The car-dependent suburbs were created by an interlocking set of policies:
- Cheap federal mortgage programs
- Federal tax programs subsidizing suburban home ownership.
- Funding the Interstate Highway System at the expense of public transportation
- Zoning policies that stratify business, single-family, and multi-family housing
That’s less glib than this week’s political grandstanding, lifting gas taxes (D, R), taxing oil companies (D) or relaxing environmental regulations (R). The Oil Drum has a strong critique of the demagoguery.
The interesting thing about the policies that created the gas-dependent suburbs is the relationship between national government, local government and private action.

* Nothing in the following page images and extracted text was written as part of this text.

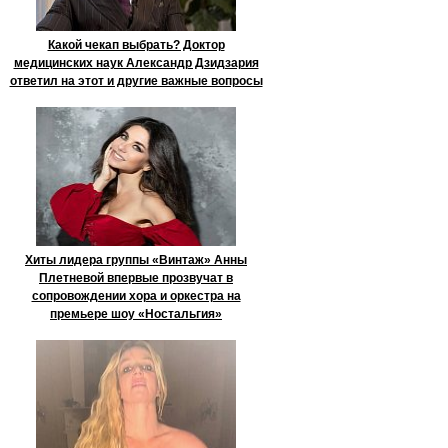
Какой чекап выбрать? Доктор
медицинских наук Александр Дзидзария
ответил на этот и другие важные вопросы
Хиты лидера группы «Винтаж» Анны
Плетневой впервые прозвучат в
сопровождении хора и оркестра на
премьере шоу «Ностальгия»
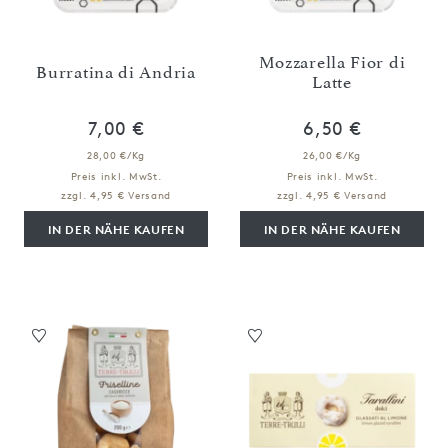
Mozzarella Fior di
Burratina di Andria
Latte
7,00 €
6,50 €
28,00 €/Kg
26,00 €/Kg
Preis inkl. MwSt.
Preis inkl. MwSt.
zzgl. 4,95 € Versand
zzgl. 4,95 € Versand
IN DER NÄHE KAUFEN
IN DER NÄHE KAUFEN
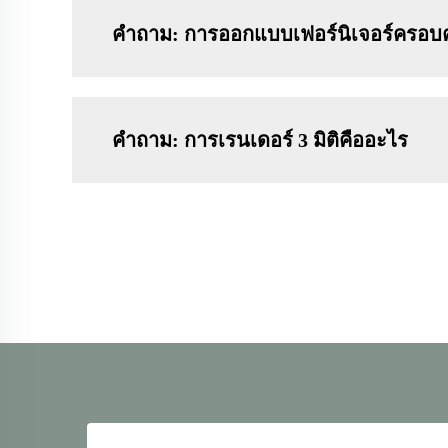
คำถาม: การออกแบบเฟอร์นิเจอร์ครอบค
คำถาม: การเรนเดอร์ 3 มิติคืออะไร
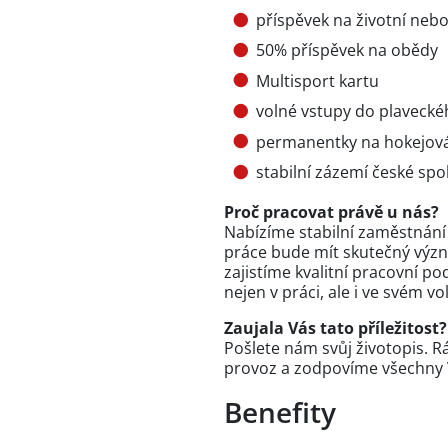
příspěvek na životní nebo 
50% příspěvek na obědy
Multisport kartu
volné vstupy do plavecké
permanentky na hokejová
stabilní zázemí české spol
Proč pracovat právě u nás?
Nabízíme stabilní zaměstnání
práce bude mít skutečný výz
zajistíme kvalitní pracovní p
nejen v práci, ale i ve svém v
Zaujala Vás tato příležitost?
Pošlete nám svůj životopis. 
provoz a zodpovíme všechny 
Benefity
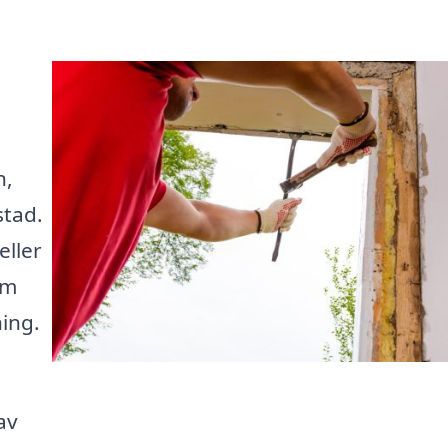
n,
stad.
ller
om
ing.
av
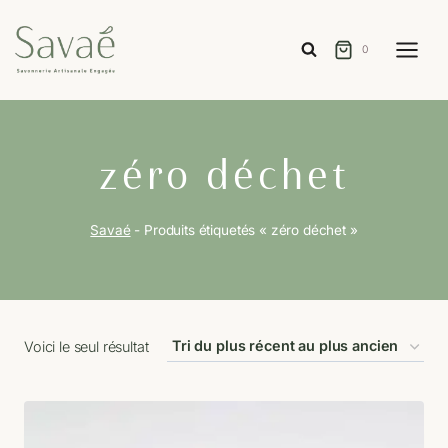
Aller
au
0
contenu
zéro déchet
Savaé
-
Produits étiquetés « zéro déchet »
Voici le seul résultat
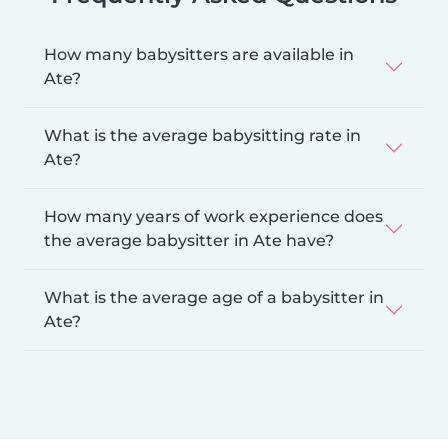
How many babysitters are available in
Ate?
What is the average babysitting rate in
Ate?
How many years of work experience does
the average babysitter in Ate have?
What is the average age of a babysitter in
Ate?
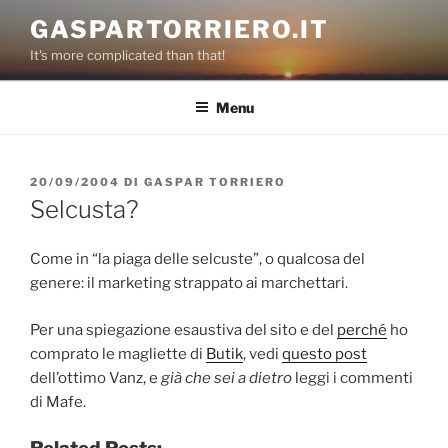
Salta
GASPARTORRIERO.IT
al
It's more complicated than that!
contenuto
Menu
PUBBLICATO
20/09/2004
DI
GASPAR TORRIERO
IL
Selcusta?
Come in “la piaga delle selcuste”, o qualcosa del
genere: il marketing strappato ai marchettari.
Per una spiegazione esaustiva del sito e del
perché
ho
comprato le magliette di
Butik
, vedi
questo post
dell’ottimo Vanz, e
già che sei a dietro
leggi i commenti
di Mafe.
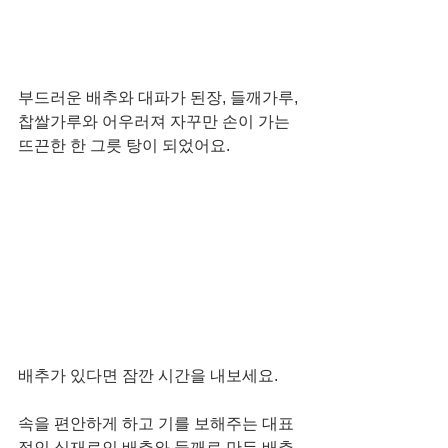
부드러운 배추와 대파가 된장, 들깨가루, 
찹쌀가루와 어우러져 자꾸만 손이 가는 
뜨끈한 한 그릇 탕이 되었어요. 
배추가 있다면 잠깐 시간을 내보세요. 
속을 편안하게 하고 기를 보해주는 대표
적인 식재료인 배추와 들깨로 만든 배추 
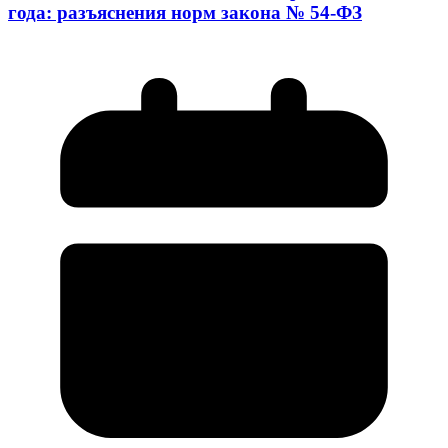
года: разъяснения норм закона № 54-ФЗ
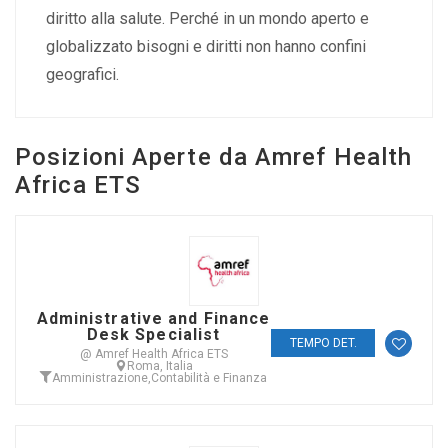
diritto alla salute. Perché in un mondo aperto e
globalizzato bisogni e diritti non hanno confini
geografici.
Posizioni Aperte da Amref Health
Africa ETS
Administrative and Finance
Desk Specialist
TEMPO DET.
@ Amref Health Africa ETS
Roma, Italia
Amministrazione
,
Contabilità e Finanza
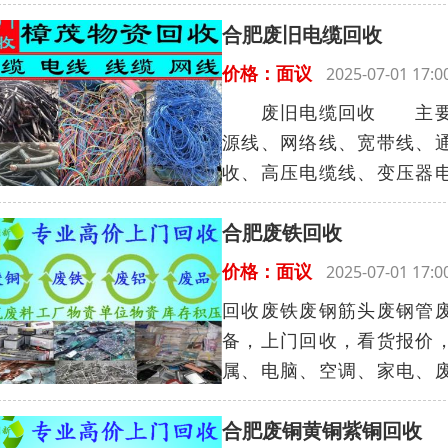
合肥废旧电缆回收
价格：面议
2025-07-01 17
废旧电缆回收 主要回
源线、网络线、宽带线、
收、高压电缆线、变压器电
合肥废铁回收
价格：面议
2025-07-01 17
回收废铁废钢筋头废钢管
备，上门回收，看货报价
属、电脑、空调、家电、废
合肥废铜黄铜紫铜回收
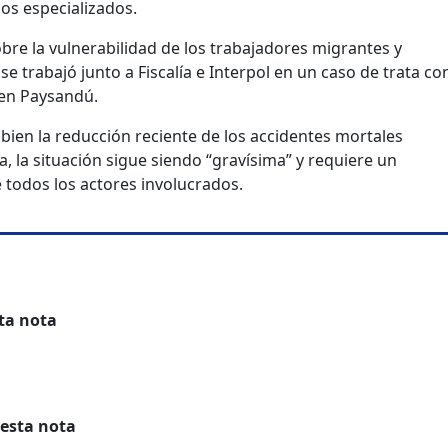
cos especializados.
obre la vulnerabilidad de los trabajadores migrantes y
e trabajó junto a Fiscalía e Interpol en un caso de trata co
 en Paysandú.
 bien la reducción reciente de los accidentes mortales
a, la situación sigue siendo “gravísima” y requiere un
odos los actores involucrados.
ta nota
 esta nota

National government made a few critical investments and commitments
* the interstate highway system
* tax-deduction and subsidy programs for mortgages
Local governments made zoning and transit mix decisions.
Private businesses and citizens decided where to live, where to site their busiensses, which cars and trucks to buy, how to get to work. Their decisions were strongly shaped by the infrastructure.
The oil drum recommends:
” large-scale research, development, and implementation programs to improve the scalability of alternative sources of energy
* improving mass transit and carpooling programs
* providing incentives to buy smaller and more fuel efficient vehicles
* promoting a campaign to increase awareness about conservation.

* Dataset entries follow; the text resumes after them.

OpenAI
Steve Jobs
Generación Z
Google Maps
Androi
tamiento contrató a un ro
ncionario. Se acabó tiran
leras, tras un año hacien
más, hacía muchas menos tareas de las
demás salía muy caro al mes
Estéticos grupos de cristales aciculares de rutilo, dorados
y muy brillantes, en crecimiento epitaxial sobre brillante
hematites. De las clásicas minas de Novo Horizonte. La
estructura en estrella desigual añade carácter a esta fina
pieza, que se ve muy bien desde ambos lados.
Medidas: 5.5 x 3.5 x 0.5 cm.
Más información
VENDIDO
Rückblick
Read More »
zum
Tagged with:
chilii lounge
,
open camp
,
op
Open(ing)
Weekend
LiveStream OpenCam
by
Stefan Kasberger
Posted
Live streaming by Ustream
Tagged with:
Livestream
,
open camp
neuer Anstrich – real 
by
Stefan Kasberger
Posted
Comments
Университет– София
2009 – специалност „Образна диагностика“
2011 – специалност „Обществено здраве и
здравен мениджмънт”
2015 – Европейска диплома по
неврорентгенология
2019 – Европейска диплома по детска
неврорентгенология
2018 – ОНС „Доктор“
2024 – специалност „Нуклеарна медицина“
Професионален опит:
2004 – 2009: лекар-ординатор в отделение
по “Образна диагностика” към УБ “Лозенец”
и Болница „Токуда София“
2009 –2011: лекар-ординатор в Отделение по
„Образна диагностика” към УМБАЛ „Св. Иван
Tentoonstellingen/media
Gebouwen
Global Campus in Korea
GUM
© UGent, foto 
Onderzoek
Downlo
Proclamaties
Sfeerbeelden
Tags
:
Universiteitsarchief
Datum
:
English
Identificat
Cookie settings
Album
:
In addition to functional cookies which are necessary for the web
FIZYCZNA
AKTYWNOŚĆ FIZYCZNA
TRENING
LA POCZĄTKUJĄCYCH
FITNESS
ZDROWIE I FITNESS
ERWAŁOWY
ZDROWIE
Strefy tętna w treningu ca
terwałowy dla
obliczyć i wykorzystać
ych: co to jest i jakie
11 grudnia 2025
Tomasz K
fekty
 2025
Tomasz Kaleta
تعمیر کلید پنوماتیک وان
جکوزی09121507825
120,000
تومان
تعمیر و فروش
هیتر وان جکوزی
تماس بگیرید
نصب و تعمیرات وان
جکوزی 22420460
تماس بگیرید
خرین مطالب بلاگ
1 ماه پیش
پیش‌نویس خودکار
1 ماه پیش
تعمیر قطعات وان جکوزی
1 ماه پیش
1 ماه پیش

Inspired by the original programs that created the suburbs, other logical steps include:
* government backing for financial products that make conservation technology cost-effective (these things apparently exist but are hard to use)
* government investment and policy changes facilitating distributed energy generation
* repairing local zoning for mixed use
Pull for these kinds of policies would come from businesses that make money from green energy and finance, citizens demanding solutions. Somebody somewhere is doing this stuff.
The suburb-creation policy list is taken out of context from this comment about about cities and race on Talking Points Memo.